On February 11, the 23-year-old celebrated his victory with a silent prayer on his lips and an emotional long distance chat with his mother, Smriti Sinha, who works as the country manager of a pharmaceutical company in Kathmandu, Nepal. Suvam studies and works as a linguist in Adelaide, Australia.
Suvam fought an embittered battle to get all his primary identity cards, which he is entitled to as an Indian citizen, printed with only his mother’s name as the legal guardian. The PAN card was the last government document he was waiting for after facing multiple rejections.
Though the Income Tax department changed its rules in 2018 to allow taxpayers with single parents to provide their mother’s name instead of mandatorily providing their father’s name as well as the choice between mother’s or father’s name appearing on the card, the e-application till last month didn’t accept the same. When Suvam applied online on February 2, it asked for his father’s name yet again, before the system was updated following the intervention of the National Commission for Protection of Child Rights (NCPCR).
Suvam’s struggle over the years was fraught with frustration — ever since he wished to exercise his right as a child to decide which parent’s name he wanted in his documents.
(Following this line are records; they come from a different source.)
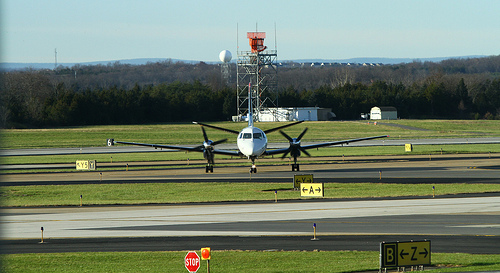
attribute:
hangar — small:
[369, 104, 399, 121]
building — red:
[245, 30, 267, 53]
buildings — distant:
[292, 54, 342, 69]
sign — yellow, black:
[299, 180, 325, 196]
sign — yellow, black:
[374, 236, 434, 270]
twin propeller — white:
[195, 127, 312, 161]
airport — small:
[0, 64, 495, 271]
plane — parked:
[108, 82, 385, 172]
“Why should father’s name be the only measure of identity. My father was never present in my life, I have never had any relationship with him,” he said.
After completion of High School in Kolkata, when Suvam approached his school principal for the School Leaving Certificate (SLC) without his father’s name, little did he realise the battle was going to be a long drawn one. His father is from Nepal and mother from Bhagalpur, Bihar, and his parents separated when he was two years old.